Sukses

HEADLINE: Pencabutan Izin Pengumpulan Uang dan Bantuan ACT, Dugaan Penyelewengan Berujung Penyidikan?

Organisasi filantropi Aksi Cepat Tanggap (ACT) jadi perbincangan publik. Besarnya gaji pejabat, biaya operasional hingga dugaan penyalahgunaan dana kemanusiaan membuat lembaga kemanusiaan itu jadi sorotan.

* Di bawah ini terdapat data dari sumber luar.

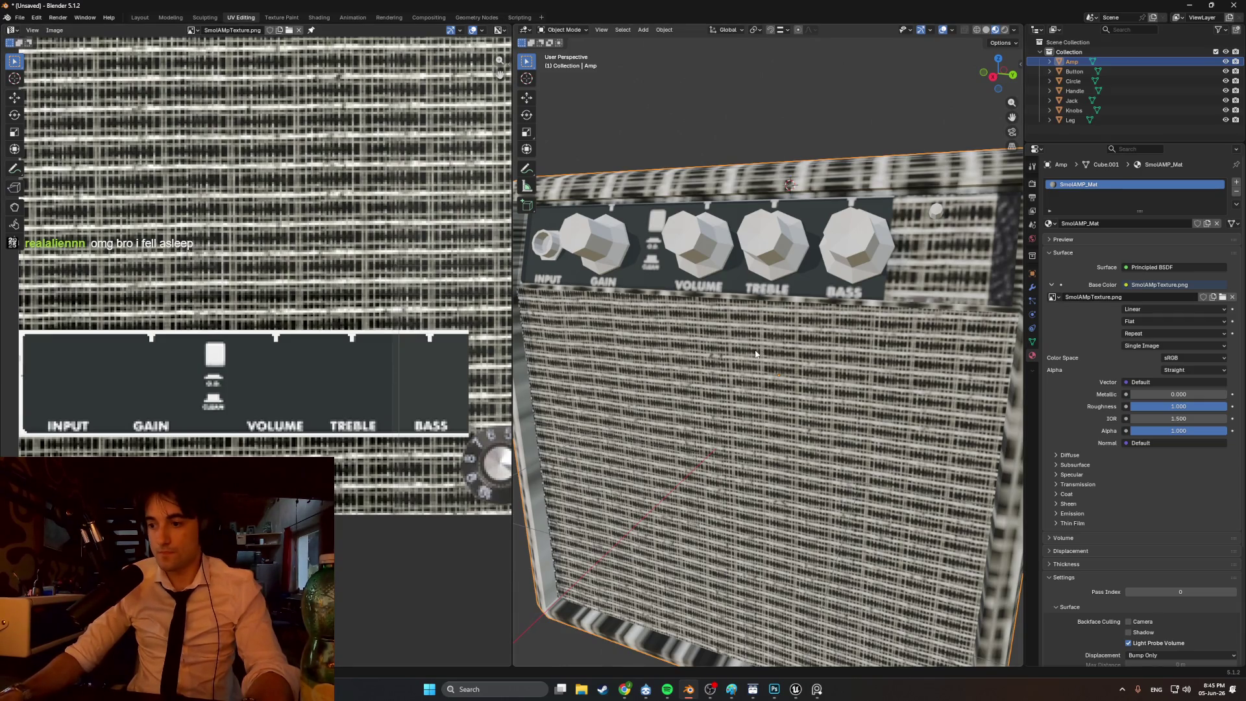
{"action": "mouse_move", "coordinate": [763, 354]}
{"action": "middle_mouse_down"}
{"action": "mouse_move", "coordinate": [826, 395]}
{"action": "mouse_move", "coordinate": [746, 388]}
{"action": "mouse_move", "coordinate": [820, 401]}
{"action": "mouse_move", "coordinate": [802, 406]}
{"action": "middle_mouse_up"}
{"action": "middle_click_drag", "start_coordinate": [720, 392], "coordinate": [724, 392]}
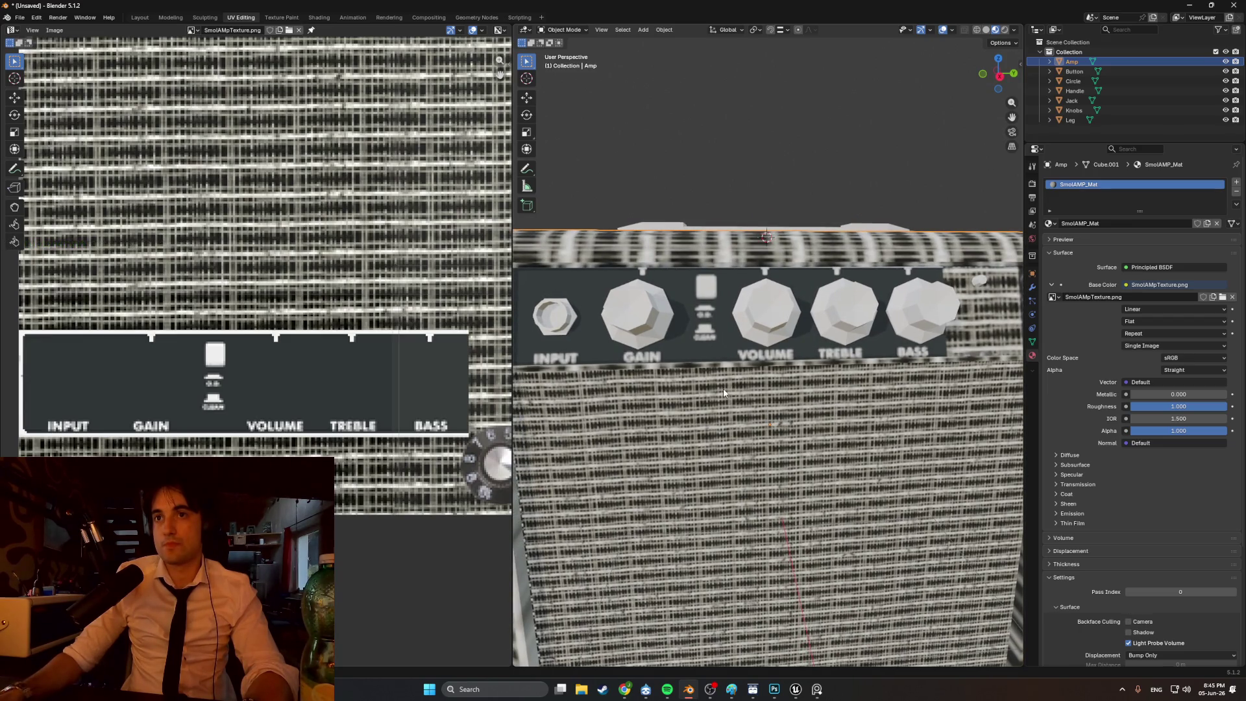
{"action": "middle_click_drag", "start_coordinate": [721, 388], "coordinate": [647, 348]}
{"action": "middle_click_drag", "start_coordinate": [751, 368], "coordinate": [725, 396]}
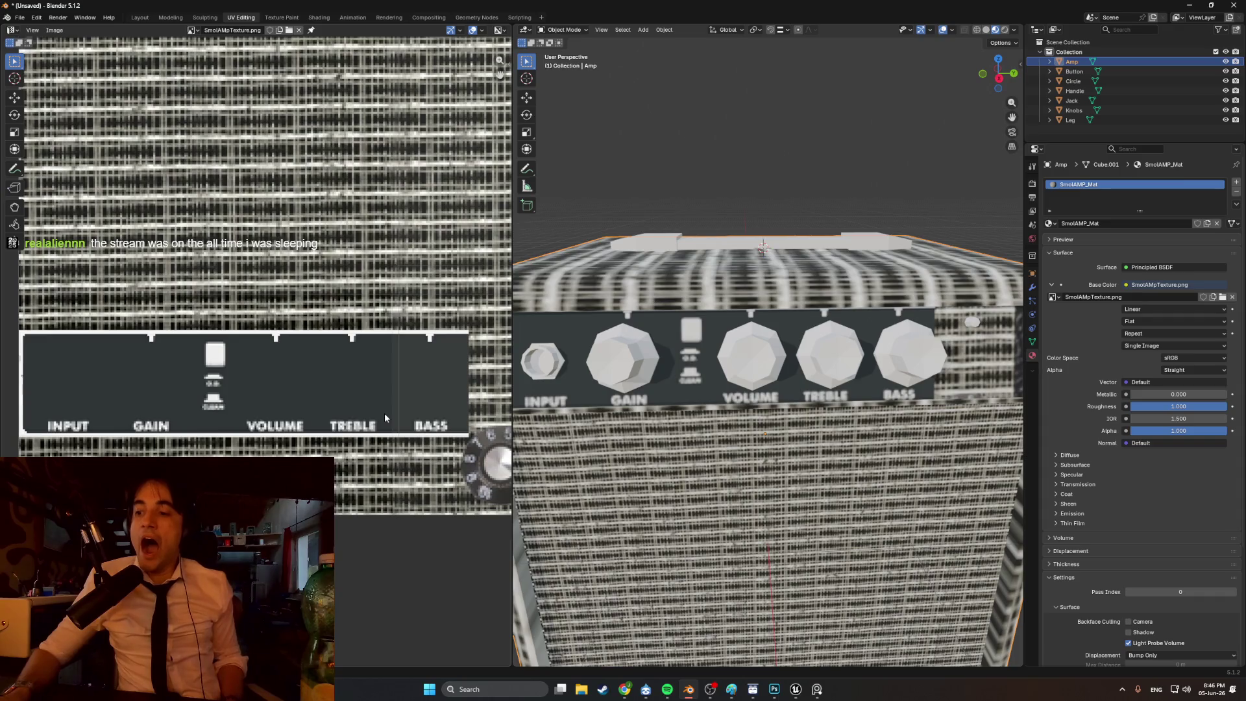
{"action": "scroll", "coordinate": [340, 306], "scroll_direction": "down", "scroll_amount": 1}
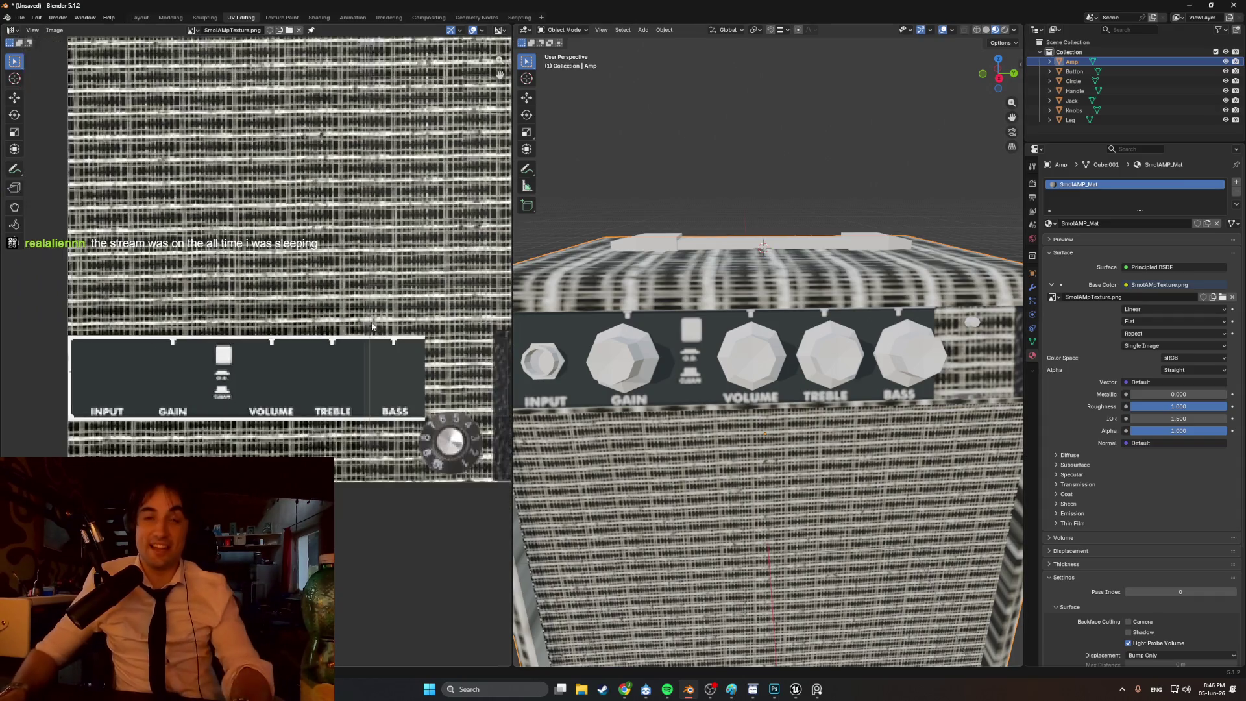
{"action": "scroll", "coordinate": [863, 347], "scroll_direction": "down", "scroll_amount": 3}
{"action": "mouse_move", "coordinate": [863, 347]}
{"action": "middle_mouse_down", "text": "shift"}
{"action": "mouse_move", "coordinate": [778, 353]}
{"action": "mouse_move", "coordinate": [772, 341]}
{"action": "mouse_move", "coordinate": [793, 337]}
{"action": "mouse_move", "coordinate": [745, 331]}
{"action": "mouse_move", "coordinate": [692, 341]}
{"action": "mouse_move", "coordinate": [712, 321]}
{"action": "middle_mouse_up", "text": "shift"}
{"action": "scroll", "coordinate": [785, 352], "scroll_direction": "up", "scroll_amount": 6}
{"action": "scroll", "coordinate": [712, 320], "scroll_direction": "down", "scroll_amount": 5}
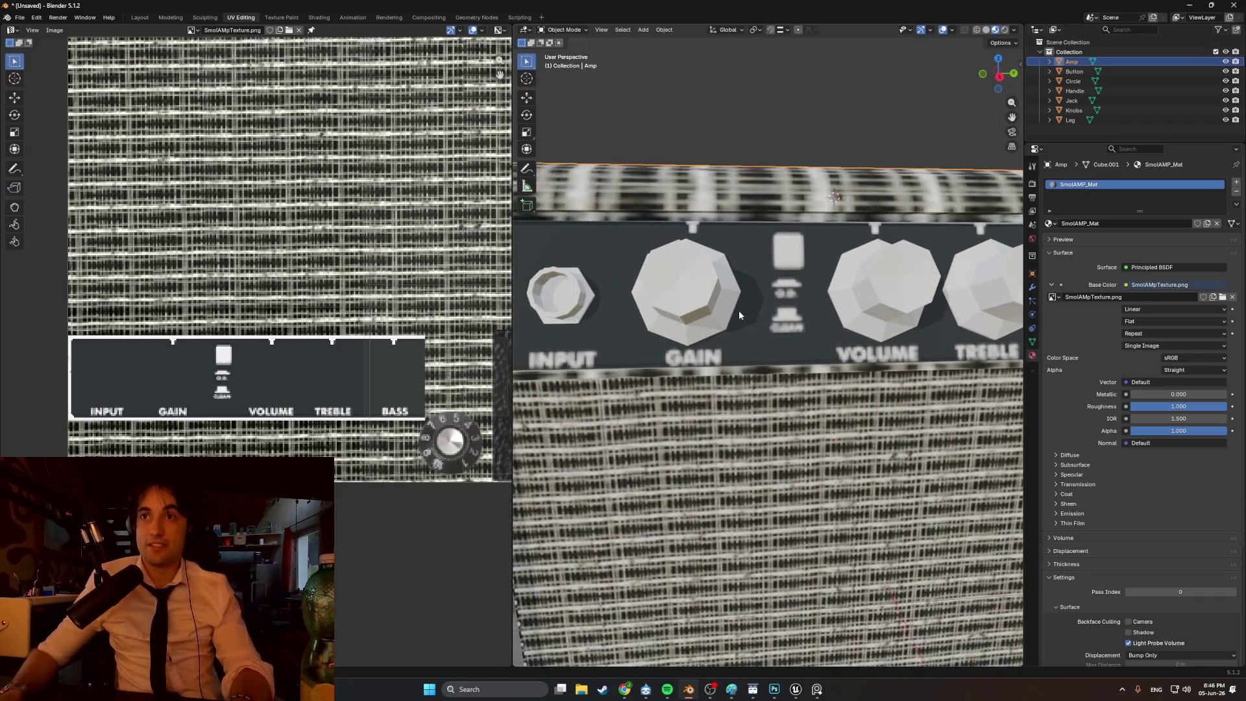
{"action": "scroll", "coordinate": [741, 331], "scroll_direction": "down", "scroll_amount": 2}
{"action": "scroll", "coordinate": [732, 333], "scroll_direction": "up", "scroll_amount": 2}
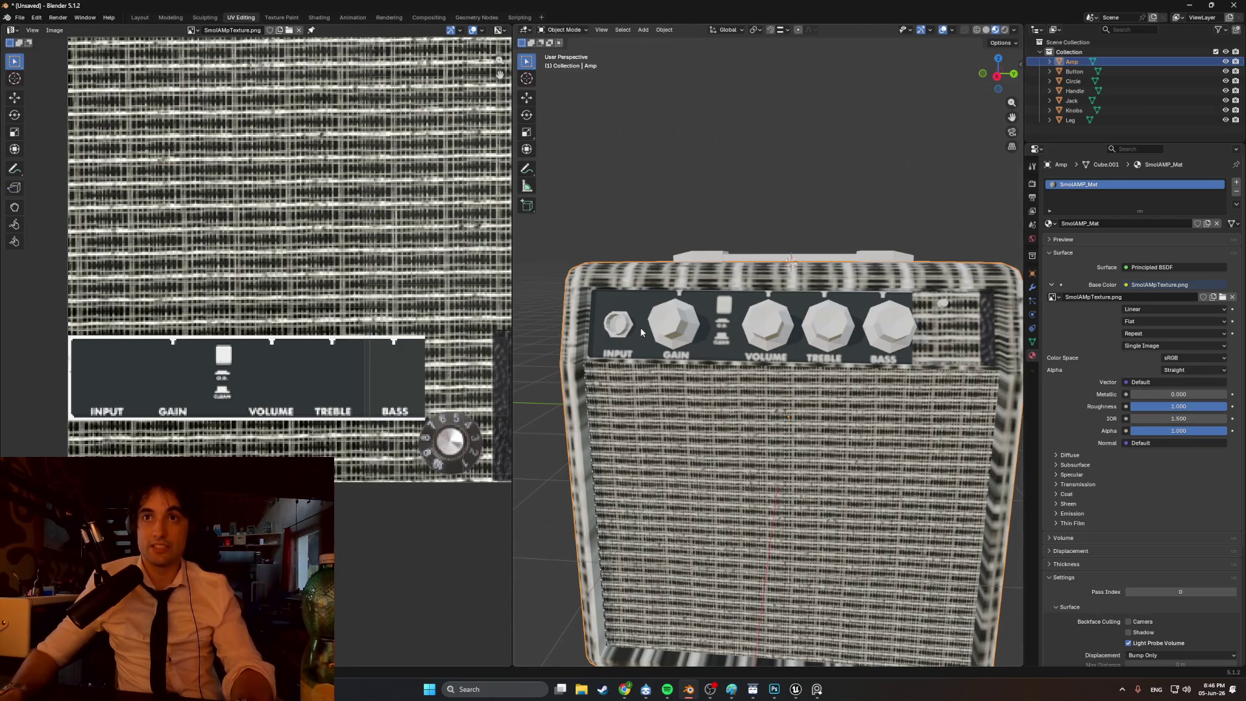
- Shrink the control-panel UV island and move it onto a blank dark area of the atlas
{"action": "key", "text": "Tab"}
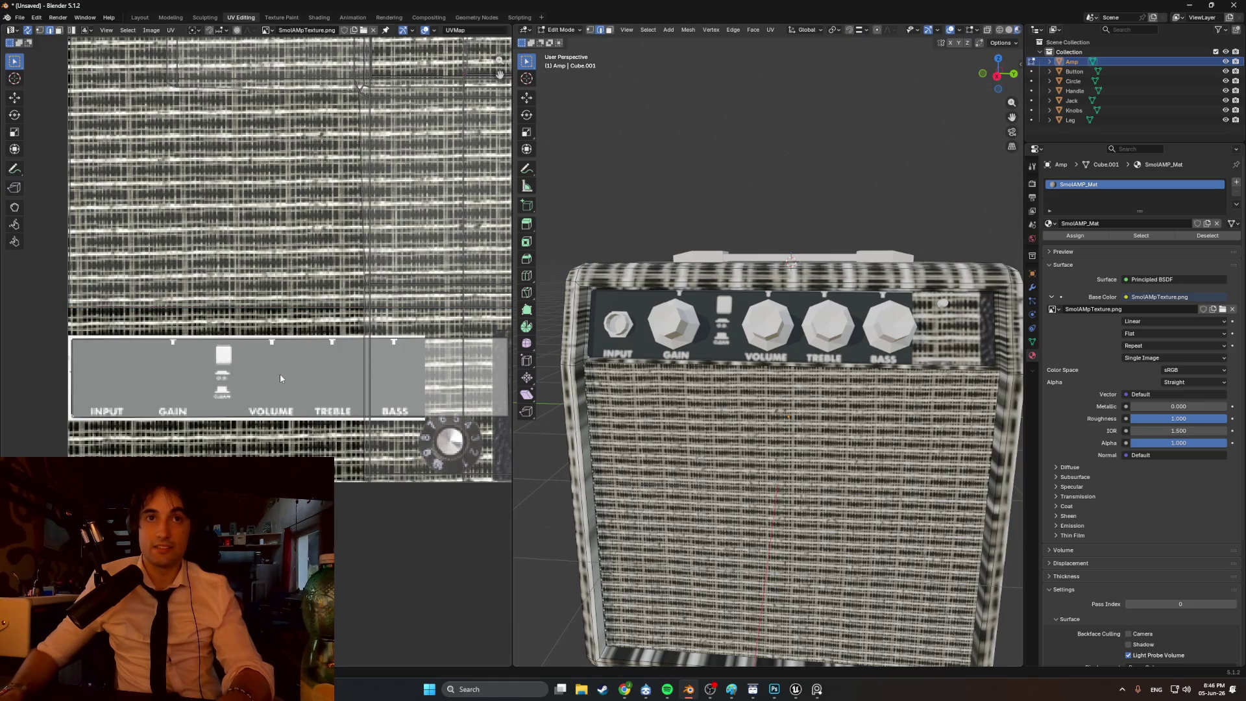
{"action": "left_click", "coordinate": [299, 375]}
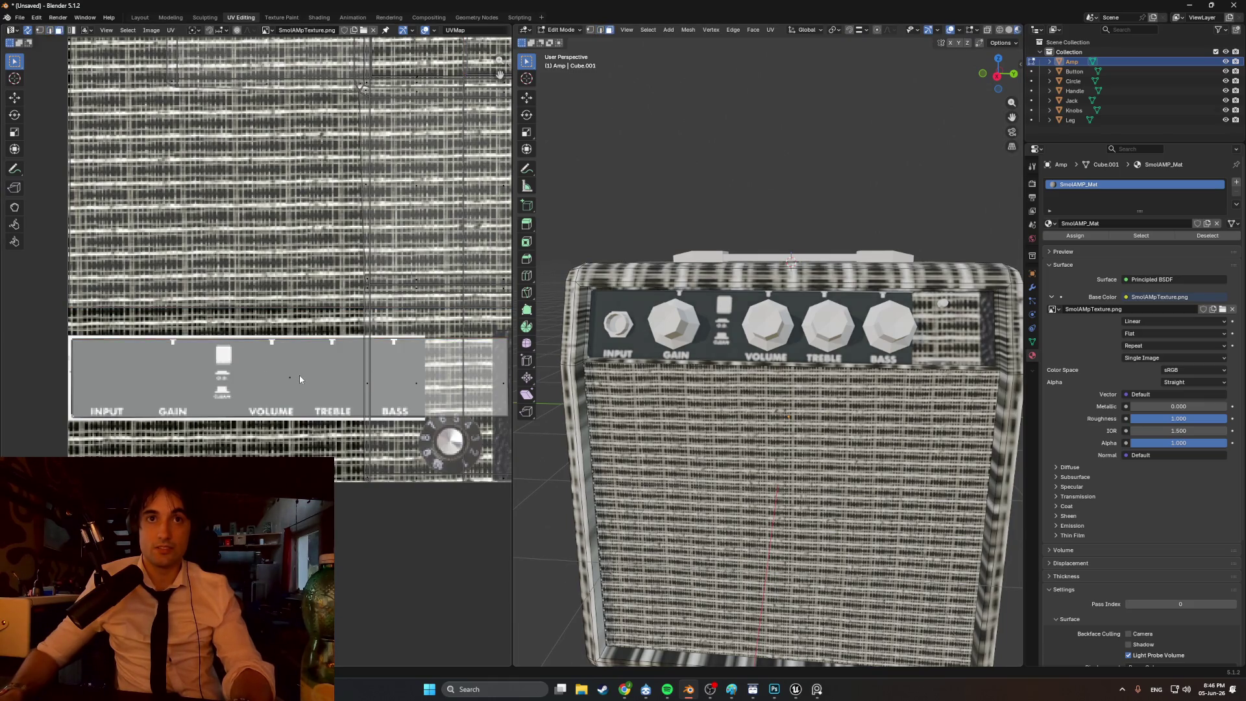
{"action": "key", "text": "g"}
{"action": "key", "text": "s"}
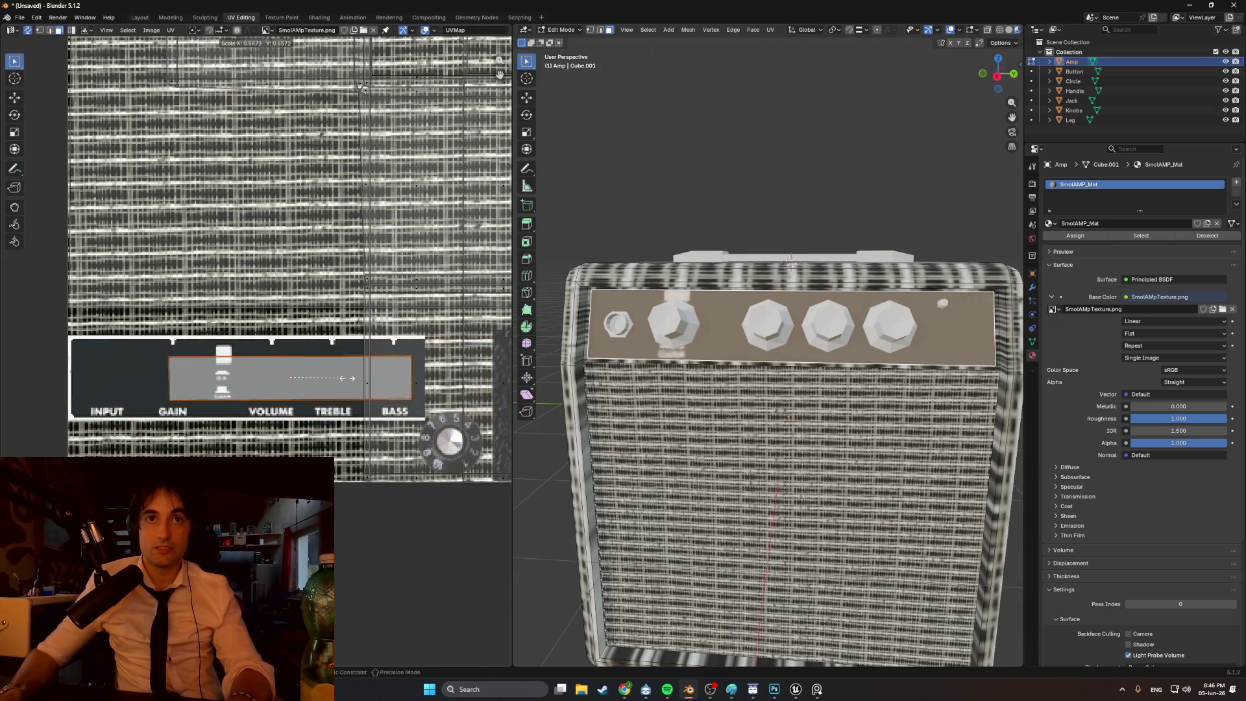
{"action": "left_click", "coordinate": [308, 384]}
{"action": "key", "text": "g"}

Liputan6.com, Jakarta - Organisasi filantropi Aksi Cepat Tanggap (ACT) jadi perbincangan publik. Besarnya gaji pejabat, biaya operasional hingga dugaan penyalahgunaan dana kemanusiaan membuat lembaga kemanusiaan itu jadi sorotan.

Dirtipidum Bareskrim Polri, Brigjen Andi Rian, mengakui ACT telah dilaporkan ke Bareskrim sejak tahun lalu. Penyelidikan pun tengah dilakukan untuk menggali sejumlah fakta atas kasus tersebut.

"Sedang dalam penyelidikan untuk memfaktakan unsur pidana," kata Brigjen Andi Rian kepada Liputan6.com, Rabu (6/7/2022).

"Dugaan Penipuan atau Keterangan Palsu dalam Akta Otentik (378 atau 266 KUHP). Sudah ada beberapa pihak yang diklarifikasi," tambahnya.

Kementerian Sosial (Kemensos) juga telah mencabut ijin Penyelenggaraan Pengumpulan Uang dan Barang (PUB) kepada ACT Tahun 2022.

Pencabutan ijin PUB sebagaimana tertuang dalam Keputusan Menteri Sosial Republik Indonesia Nomor 133/HUK/2022 tanggal 5 Juli 2022 tentang Pencabutan Izin Penyelenggaraan Pengumpulan Sumbangan Kepada Yayasan Aksi Cepat Tanggap di Jakarta Selatan yang ditandatangani oleh Menteri Sosial Ad Interim, Muhadjir Effendi, Selasa (5/7/2022).

Adapun alasan pencabutan tersebut karena adanya dugaan pelanggaran peraturan yang dilakukan oleh pihak ACT. Dengan begitu ACT untuk saat ini tidak bisa melakukan pengumpulan dana donasi.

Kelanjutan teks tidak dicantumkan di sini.